- _Task goal_
Quote every line of the listing below word for word, leaving out the pictures.

- _Records shown_
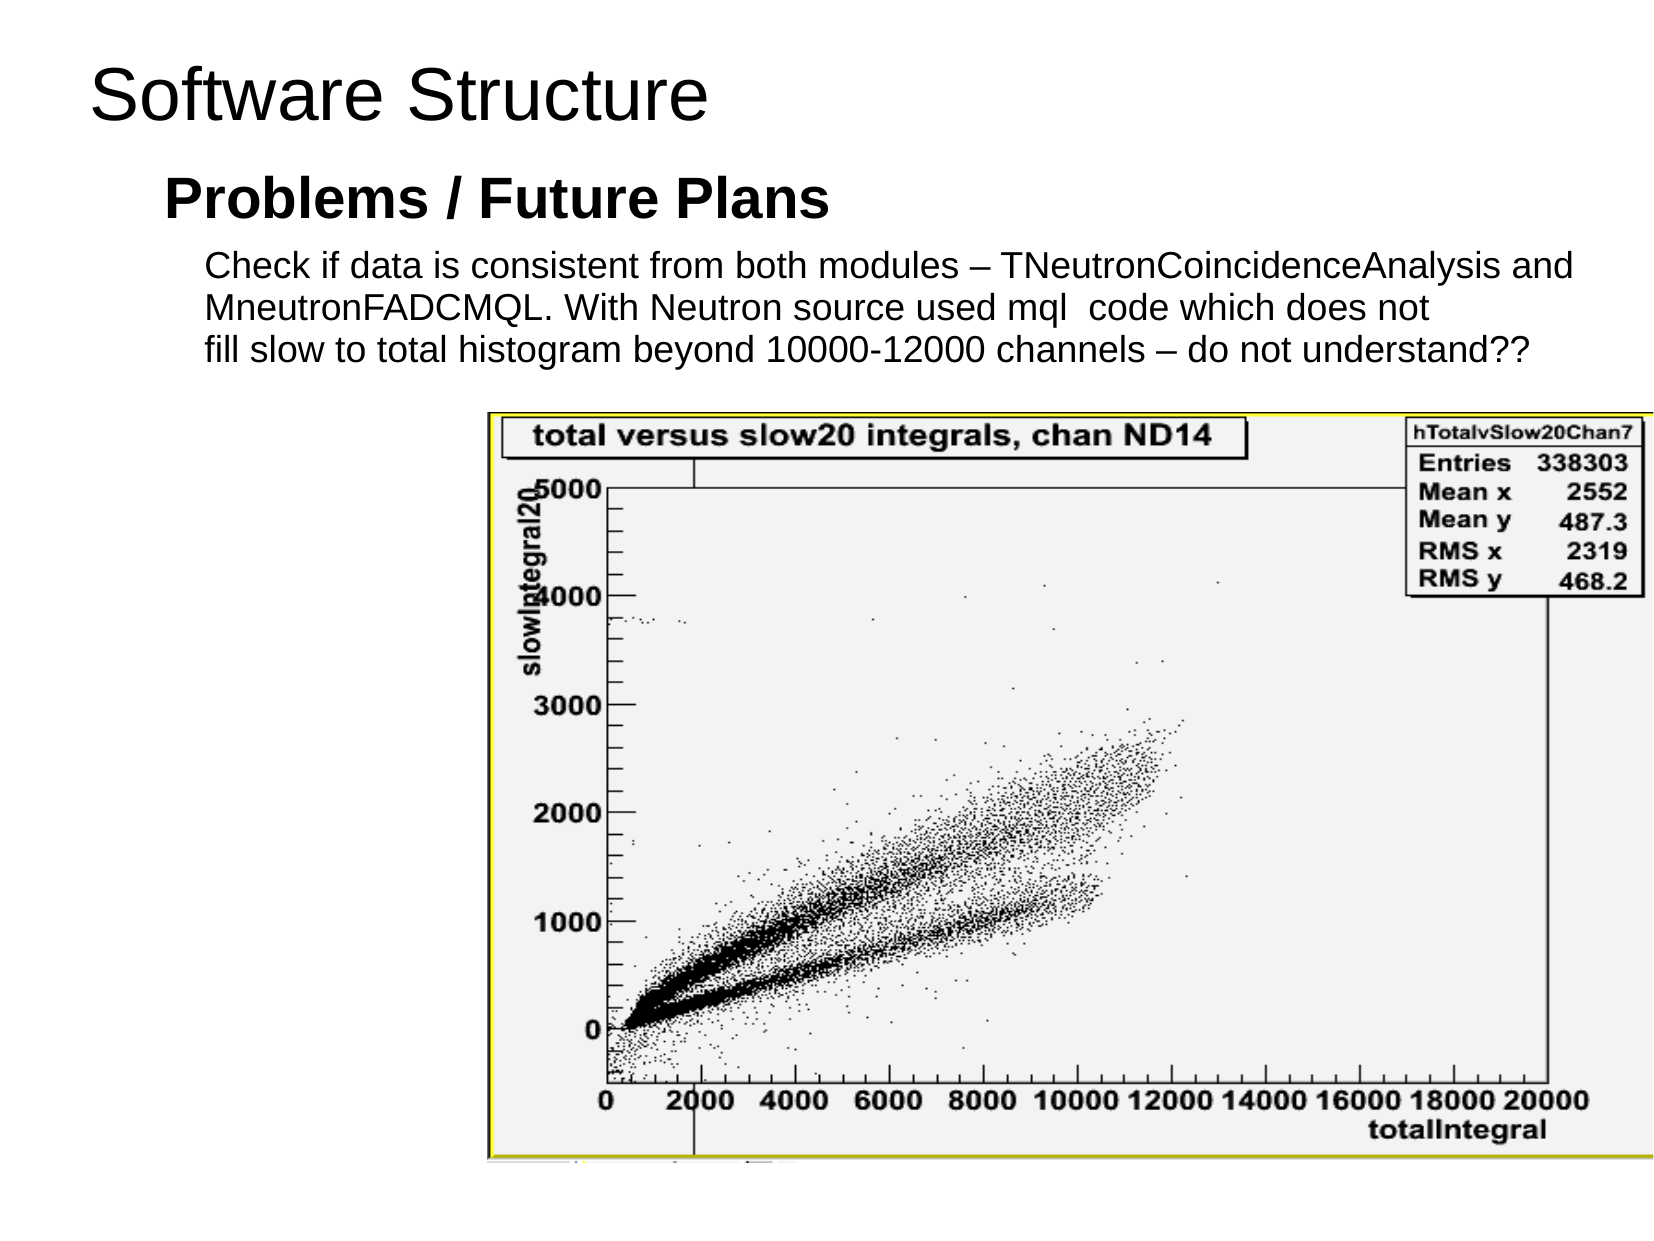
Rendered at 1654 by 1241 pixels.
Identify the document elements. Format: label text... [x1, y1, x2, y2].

text_box Problems / Future Plans [150, 157, 847, 238]
text_box Software Structure [75, 45, 1613, 158]
picture [487, 421, 1654, 1163]
text_box Check if data is consistent from both modules – TNeutronCoincidenceAnalysis and MneutronFADCMQL. With Neutron source used mql code which does not fill slow to total histogram beyond 10000-12000 channels – do not understand?? [189, 237, 1654, 421]
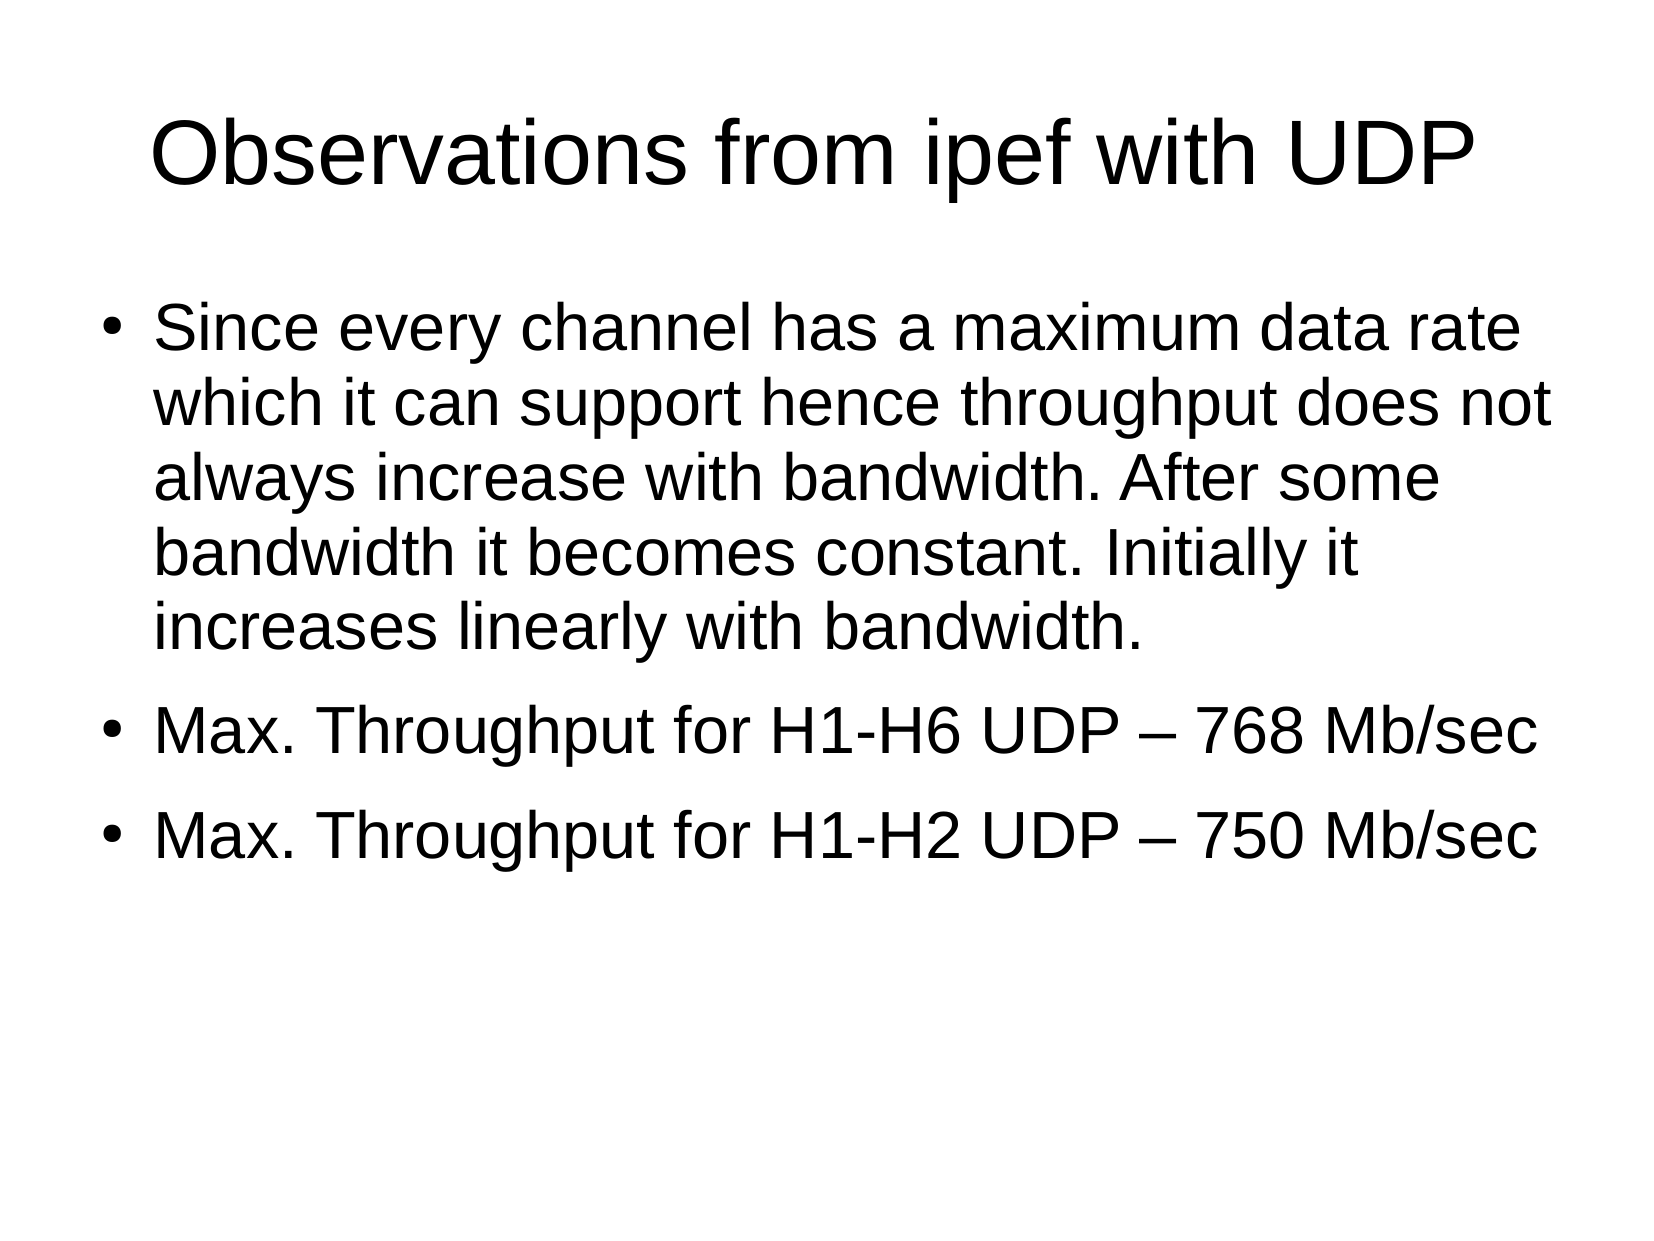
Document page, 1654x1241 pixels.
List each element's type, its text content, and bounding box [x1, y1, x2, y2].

title Observations from ipef with UDP [82, 49, 1571, 257]
list Since every channel has a maximum data rate which it can support hence throughput does not always increase with bandwidth. After some bandwidth it becomes constant. Initially it increases linearly with bandwidth. Max. Throughput for H1-H6 UDP – 768 Mb/sec Max. Throughput for H1-H2 UDP – 750 Mb/sec [82, 290, 1571, 1010]
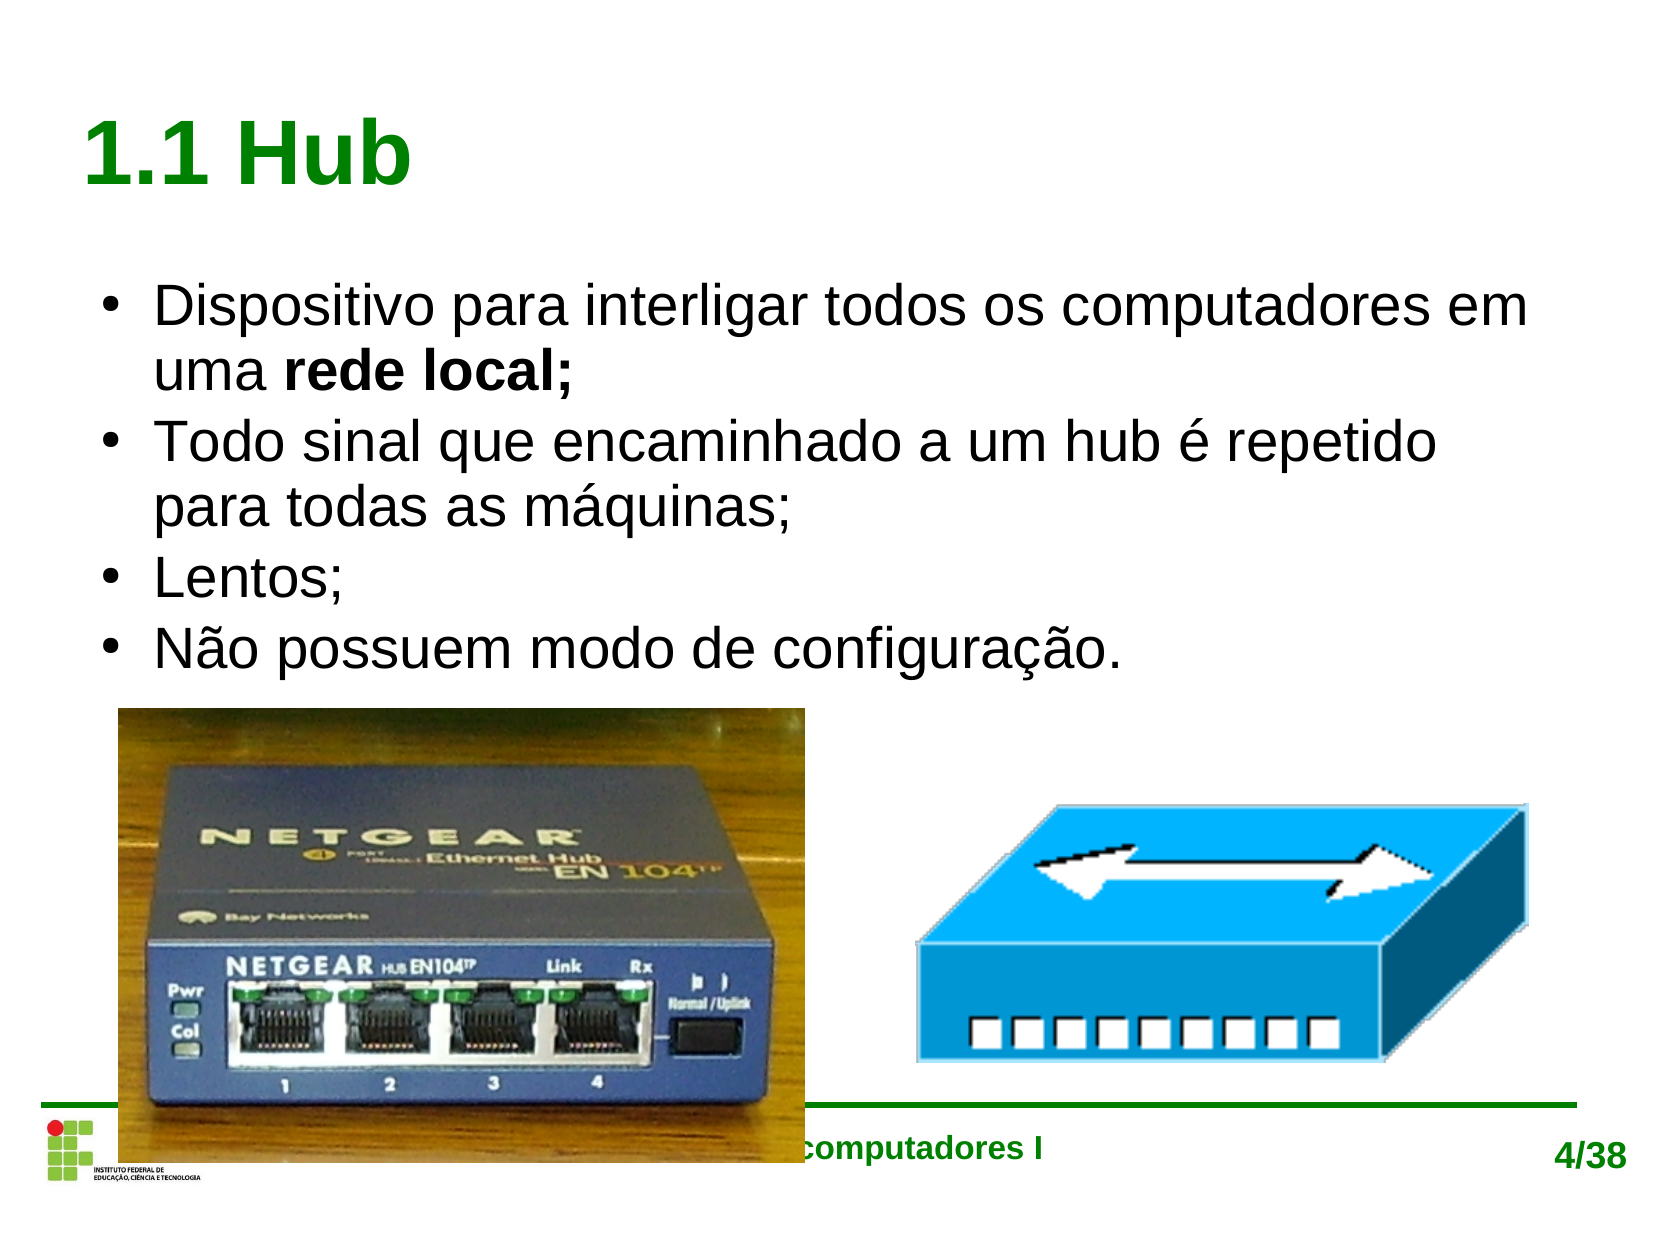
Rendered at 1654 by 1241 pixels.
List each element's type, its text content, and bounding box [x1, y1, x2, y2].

picture [39, 708, 805, 1191]
title 1.1 Hub [82, 49, 1571, 257]
list Dispositivo para interligar todos os computadores em uma rede local; Todo sinal que encaminhado a um hub é repetido para todas as máquinas; Lentos; Não possuem modo de configuração. [82, 272, 1571, 1091]
picture [915, 803, 1529, 1063]
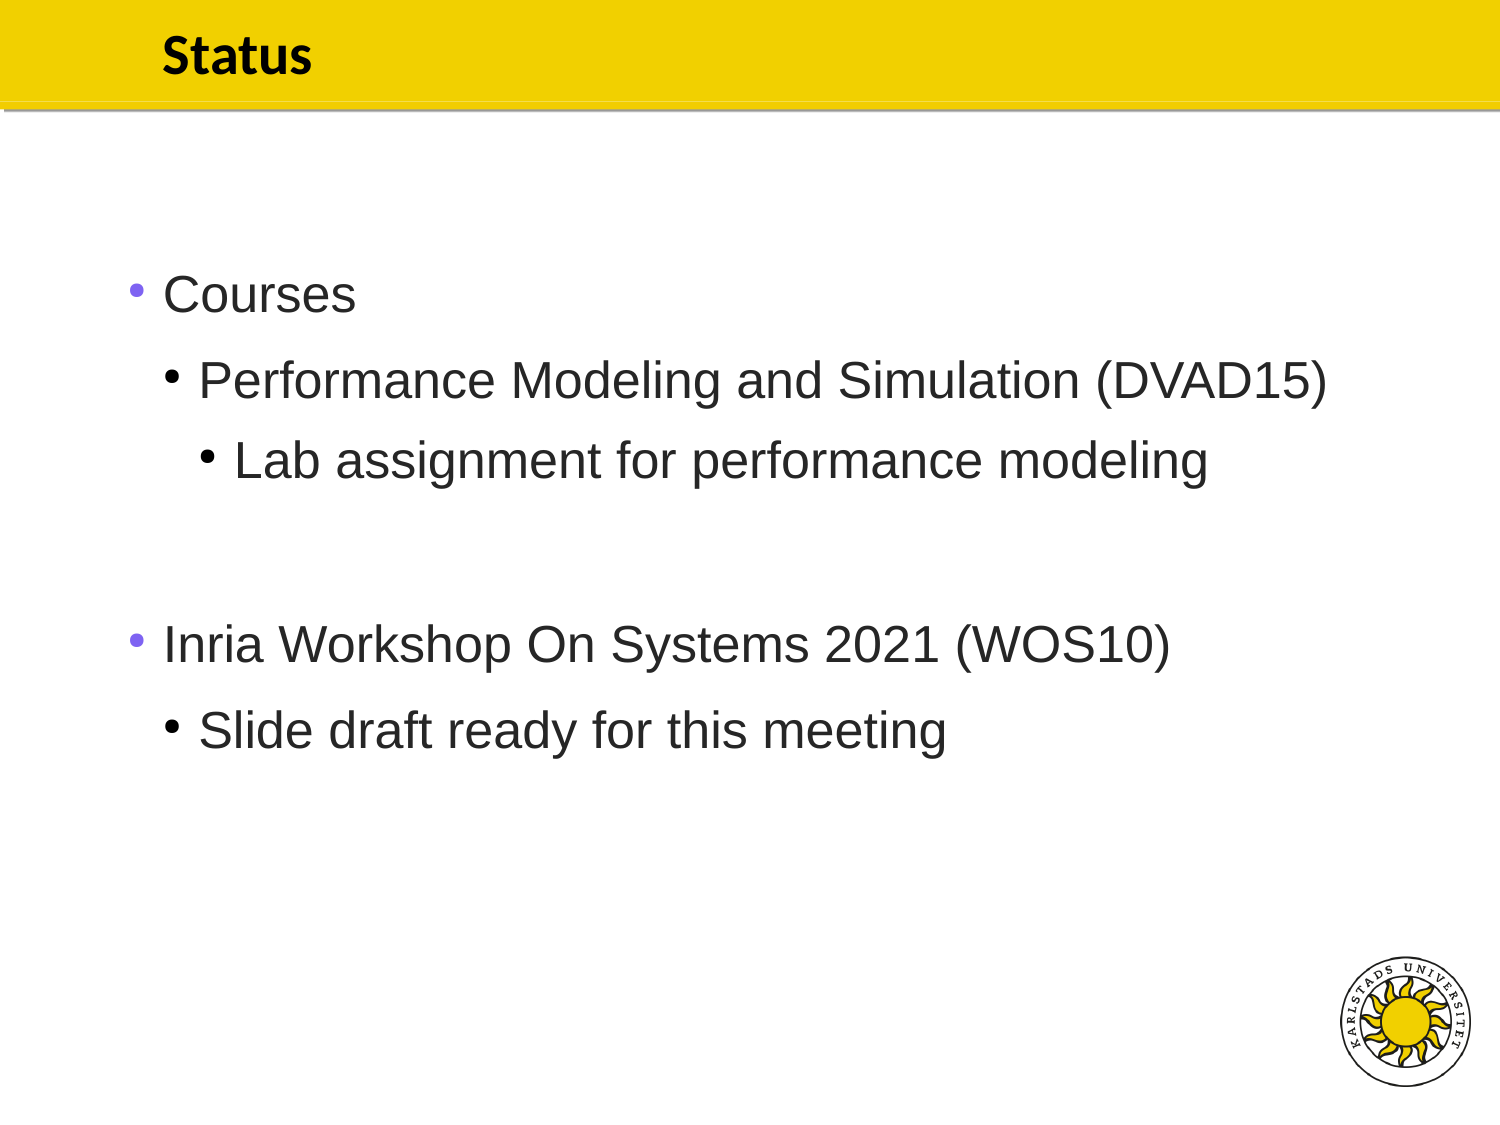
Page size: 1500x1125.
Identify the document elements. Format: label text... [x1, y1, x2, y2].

title Status [112, 0, 1388, 102]
list Courses Performance Modeling and Simulation (DVAD15) Lab assignment for performance modeling Inria Workshop On Systems 2021 (WOS10) Slide draft ready for this meeting [112, 179, 1471, 970]
picture [1340, 970, 1471, 1095]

- _Worked answer_
Rendered at 1654 by 1241 pixels.
Identify the document elements. Format: label text... [x1, y1, x2, y2].

text_box Problems / Future Plans [150, 157, 847, 238]
text_box Software Structure [75, 45, 1613, 158]
picture [487, 421, 1654, 1163]
text_box Check if data is consistent from both modules – TNeutronCoincidenceAnalysis and MneutronFADCMQL. With Neutron source used mql code which does not fill slow to total histogram beyond 10000-12000 channels – do not understand?? [189, 237, 1654, 421]
Document page, 1654x1241 pixels.
List each element's type, its text content, and bounding box [x1, y1, x2, y2].

title Observations from ipef with UDP [82, 49, 1571, 257]
list Since every channel has a maximum data rate which it can support hence throughput does not always increase with bandwidth. After some bandwidth it becomes constant. Initially it increases linearly with bandwidth. Max. Throughput for H1-H6 UDP – 768 Mb/sec Max. Throughput for H1-H2 UDP – 750 Mb/sec [82, 290, 1571, 1010]
Rendered at 1654 by 1241 pixels.
List each element's type, its text content, and bounding box [x1, y1, x2, y2].

picture [39, 708, 805, 1191]
title 1.1 Hub [82, 49, 1571, 257]
list Dispositivo para interligar todos os computadores em uma rede local; Todo sinal que encaminhado a um hub é repetido para todas as máquinas; Lentos; Não possuem modo de configuração. [82, 272, 1571, 1091]
picture [915, 803, 1529, 1063]
Page size: 1500x1125.
Identify the document elements. Format: label text... [x1, y1, x2, y2].

title Status [112, 0, 1388, 102]
list Courses Performance Modeling and Simulation (DVAD15) Lab assignment for performance modeling Inria Workshop On Systems 2021 (WOS10) Slide draft ready for this meeting [112, 179, 1471, 970]
picture [1340, 970, 1471, 1095]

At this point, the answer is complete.